Oui la colère gronde en Afrique du Sud et le malaise est palpable pour qui sait prendre le temps de sortir des sentiers battus. Il semblerait même que Madiba et l'anniversaire de sa libération n'y changent rien. J'ai il y a longtemps était bousculé par ce pays et ses habitants. L'Afrique du Sud a poussé le désir de réconciliation jusqu'au bout des symboles : Le Nkosi Sikelele Afrika, hymne africain de l'espoir, a été mis sur le même niveau que le Die Stem, chant célébrant la rébellion des Boers de Stagtersnek en 1816. Les chants ont été fusionnés pour créer l'hymne national sud-africain.
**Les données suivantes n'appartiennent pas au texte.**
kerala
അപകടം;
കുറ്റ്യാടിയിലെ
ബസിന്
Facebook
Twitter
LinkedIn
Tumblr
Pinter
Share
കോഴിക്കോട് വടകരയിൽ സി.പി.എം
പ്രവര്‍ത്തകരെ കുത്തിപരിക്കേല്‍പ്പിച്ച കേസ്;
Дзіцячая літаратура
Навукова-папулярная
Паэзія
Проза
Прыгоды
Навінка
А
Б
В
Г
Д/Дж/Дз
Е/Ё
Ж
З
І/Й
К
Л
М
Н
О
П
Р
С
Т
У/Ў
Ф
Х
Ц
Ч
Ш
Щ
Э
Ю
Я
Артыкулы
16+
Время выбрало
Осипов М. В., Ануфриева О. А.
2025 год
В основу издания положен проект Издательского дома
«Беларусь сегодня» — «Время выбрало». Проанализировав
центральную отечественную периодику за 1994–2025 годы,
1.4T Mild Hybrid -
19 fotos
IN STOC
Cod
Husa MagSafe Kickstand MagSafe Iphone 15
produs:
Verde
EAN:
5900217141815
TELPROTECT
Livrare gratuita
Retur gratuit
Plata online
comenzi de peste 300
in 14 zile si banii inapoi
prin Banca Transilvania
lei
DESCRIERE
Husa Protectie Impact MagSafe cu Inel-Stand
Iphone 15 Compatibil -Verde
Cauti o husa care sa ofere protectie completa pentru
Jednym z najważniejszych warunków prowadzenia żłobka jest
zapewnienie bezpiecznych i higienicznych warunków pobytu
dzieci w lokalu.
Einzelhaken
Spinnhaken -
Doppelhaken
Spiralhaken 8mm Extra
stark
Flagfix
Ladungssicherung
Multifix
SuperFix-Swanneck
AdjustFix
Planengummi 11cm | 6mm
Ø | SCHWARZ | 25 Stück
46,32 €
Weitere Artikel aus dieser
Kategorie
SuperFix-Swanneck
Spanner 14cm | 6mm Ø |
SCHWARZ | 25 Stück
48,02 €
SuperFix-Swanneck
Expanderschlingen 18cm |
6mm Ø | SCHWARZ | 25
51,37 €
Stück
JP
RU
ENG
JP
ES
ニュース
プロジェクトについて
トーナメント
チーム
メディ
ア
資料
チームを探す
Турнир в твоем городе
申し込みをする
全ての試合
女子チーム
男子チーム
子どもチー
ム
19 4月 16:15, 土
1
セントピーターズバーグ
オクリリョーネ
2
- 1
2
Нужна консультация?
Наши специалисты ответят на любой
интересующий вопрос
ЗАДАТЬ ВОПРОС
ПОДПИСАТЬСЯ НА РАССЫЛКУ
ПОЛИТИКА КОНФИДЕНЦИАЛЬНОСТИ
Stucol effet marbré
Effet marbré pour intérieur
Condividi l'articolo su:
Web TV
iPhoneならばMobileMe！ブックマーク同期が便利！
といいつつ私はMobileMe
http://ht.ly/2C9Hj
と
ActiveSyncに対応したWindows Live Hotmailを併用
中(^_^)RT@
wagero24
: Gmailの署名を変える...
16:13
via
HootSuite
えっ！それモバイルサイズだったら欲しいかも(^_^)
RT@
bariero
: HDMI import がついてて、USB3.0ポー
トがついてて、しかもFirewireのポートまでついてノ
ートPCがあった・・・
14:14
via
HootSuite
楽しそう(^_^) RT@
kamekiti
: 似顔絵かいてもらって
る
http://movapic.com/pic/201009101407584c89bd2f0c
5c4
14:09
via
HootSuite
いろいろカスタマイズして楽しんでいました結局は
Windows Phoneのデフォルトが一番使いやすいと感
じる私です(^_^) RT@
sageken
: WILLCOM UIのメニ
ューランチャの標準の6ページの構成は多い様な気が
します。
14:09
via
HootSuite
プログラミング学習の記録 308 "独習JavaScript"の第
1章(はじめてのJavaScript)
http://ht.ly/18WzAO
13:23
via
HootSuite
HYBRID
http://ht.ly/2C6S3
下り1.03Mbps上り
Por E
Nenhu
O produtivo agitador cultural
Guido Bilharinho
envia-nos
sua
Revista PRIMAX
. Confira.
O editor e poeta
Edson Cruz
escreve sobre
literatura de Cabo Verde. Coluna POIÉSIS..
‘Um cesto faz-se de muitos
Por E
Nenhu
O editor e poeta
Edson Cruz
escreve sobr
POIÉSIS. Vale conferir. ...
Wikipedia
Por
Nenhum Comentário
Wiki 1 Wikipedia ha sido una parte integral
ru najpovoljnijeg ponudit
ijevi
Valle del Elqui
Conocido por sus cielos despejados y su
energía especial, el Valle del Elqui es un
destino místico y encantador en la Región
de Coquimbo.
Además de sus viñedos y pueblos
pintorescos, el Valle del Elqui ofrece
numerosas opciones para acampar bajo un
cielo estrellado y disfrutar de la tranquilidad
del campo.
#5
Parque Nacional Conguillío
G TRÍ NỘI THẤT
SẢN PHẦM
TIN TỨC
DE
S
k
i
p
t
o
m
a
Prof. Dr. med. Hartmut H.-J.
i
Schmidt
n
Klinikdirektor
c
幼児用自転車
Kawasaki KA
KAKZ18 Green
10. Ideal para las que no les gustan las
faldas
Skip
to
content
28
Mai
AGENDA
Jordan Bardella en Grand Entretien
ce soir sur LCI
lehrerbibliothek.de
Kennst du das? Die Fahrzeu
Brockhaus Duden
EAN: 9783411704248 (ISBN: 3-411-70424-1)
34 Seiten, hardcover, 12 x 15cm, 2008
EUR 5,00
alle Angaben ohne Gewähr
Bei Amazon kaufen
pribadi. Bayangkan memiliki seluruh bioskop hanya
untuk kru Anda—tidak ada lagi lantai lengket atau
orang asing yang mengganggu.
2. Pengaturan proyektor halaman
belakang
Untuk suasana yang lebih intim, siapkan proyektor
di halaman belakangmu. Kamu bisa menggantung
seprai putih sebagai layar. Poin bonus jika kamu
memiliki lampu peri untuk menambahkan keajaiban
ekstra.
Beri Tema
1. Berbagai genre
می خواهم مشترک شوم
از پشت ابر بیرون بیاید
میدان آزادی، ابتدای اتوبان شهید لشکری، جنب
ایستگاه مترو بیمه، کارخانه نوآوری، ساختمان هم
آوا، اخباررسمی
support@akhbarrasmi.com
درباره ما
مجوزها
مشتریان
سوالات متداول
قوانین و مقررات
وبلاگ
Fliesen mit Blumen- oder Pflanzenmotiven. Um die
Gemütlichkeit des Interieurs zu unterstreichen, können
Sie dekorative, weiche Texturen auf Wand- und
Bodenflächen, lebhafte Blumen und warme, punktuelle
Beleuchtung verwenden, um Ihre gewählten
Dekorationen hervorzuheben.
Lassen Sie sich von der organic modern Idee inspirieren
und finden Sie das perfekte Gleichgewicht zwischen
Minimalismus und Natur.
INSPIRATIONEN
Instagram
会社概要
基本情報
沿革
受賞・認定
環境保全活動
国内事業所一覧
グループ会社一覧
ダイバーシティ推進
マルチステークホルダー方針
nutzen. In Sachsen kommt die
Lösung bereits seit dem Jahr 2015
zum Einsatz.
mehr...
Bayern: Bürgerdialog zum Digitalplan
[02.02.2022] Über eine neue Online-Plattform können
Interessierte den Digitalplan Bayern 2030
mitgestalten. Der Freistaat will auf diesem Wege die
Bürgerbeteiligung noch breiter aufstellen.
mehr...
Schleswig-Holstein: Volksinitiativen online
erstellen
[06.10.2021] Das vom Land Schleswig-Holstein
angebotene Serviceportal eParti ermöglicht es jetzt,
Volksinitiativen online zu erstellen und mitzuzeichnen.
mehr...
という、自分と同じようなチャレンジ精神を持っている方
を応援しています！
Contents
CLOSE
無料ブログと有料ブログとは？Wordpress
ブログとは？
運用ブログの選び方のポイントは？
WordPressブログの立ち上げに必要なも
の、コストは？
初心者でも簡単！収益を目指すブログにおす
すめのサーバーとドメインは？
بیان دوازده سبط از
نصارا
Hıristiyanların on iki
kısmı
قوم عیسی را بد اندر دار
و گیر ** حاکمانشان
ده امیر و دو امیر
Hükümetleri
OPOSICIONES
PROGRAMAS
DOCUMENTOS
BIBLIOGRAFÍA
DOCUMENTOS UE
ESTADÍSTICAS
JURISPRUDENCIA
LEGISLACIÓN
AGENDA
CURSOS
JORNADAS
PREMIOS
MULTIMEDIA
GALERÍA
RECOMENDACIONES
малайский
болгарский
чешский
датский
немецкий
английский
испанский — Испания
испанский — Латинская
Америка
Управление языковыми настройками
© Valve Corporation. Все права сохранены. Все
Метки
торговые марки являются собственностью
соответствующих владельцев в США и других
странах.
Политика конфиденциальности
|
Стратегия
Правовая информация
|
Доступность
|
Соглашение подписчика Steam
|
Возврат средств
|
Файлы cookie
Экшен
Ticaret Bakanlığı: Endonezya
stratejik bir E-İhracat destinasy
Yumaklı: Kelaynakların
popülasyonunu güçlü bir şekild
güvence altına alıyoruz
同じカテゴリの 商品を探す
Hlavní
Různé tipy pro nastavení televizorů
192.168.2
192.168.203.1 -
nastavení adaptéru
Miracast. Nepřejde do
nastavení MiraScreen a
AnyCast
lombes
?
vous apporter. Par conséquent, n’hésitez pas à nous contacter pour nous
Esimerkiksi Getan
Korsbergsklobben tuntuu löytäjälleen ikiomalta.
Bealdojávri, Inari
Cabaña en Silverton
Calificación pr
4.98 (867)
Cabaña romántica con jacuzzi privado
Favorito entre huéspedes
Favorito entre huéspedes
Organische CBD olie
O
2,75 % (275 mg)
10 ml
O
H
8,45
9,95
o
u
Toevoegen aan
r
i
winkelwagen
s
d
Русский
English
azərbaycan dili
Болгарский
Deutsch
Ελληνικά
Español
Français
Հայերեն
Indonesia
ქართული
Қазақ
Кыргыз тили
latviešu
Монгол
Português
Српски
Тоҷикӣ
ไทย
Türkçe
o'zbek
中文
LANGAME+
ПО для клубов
Beau symbole ! Mais la plupart des sud-africains semblent ne pas pouvoir ou ne pas vouloir le chanter dans son intégralité.
"Nous sommes conscients que la route vers la liberté n'est pas facile. Nous sommes conscients qu'aucun de nous ne peut réussir seul. Nous devons donc agir ensemble, comme un peuple uni, vers une réconciliation nationale, vers la construction d'une nation, vers la naissance d'un nouveau monde. Que la justice soit la même pour tous. Que la paix existe pour tous. Qu'il y ait du travail, du pain, de l'eau et du sel pour tous. Que chacun d'entre nous sache que son corps, son esprit et son âme ont été libérés afin qu'ils puissent s'épanouir. Que jamais, jamais plus ce pays magnifique ne revive l'expérience de l'oppression des uns par les autres, ni ne souffre à nouveau l'indignité d'être le paria du monde. Que la liberté règne. Que le soleil ne se couche jamais sur une réalisation humaine aussi éclatante ! Que Dieu bénisse l'Afrique ! "
C'est par ces mots que Nelson Mandela finira son discours d'investiture à la présidence de l'Afrique du Sud en 1994. Il semblerait qu'il ne soit pas resté assez longtemps au pouvoir pour laisser l'empreinte nécessaire à la réalisation de ces rêves. L'Afrique du Sud se réveille de son rêve et elle semble avoir bien mal.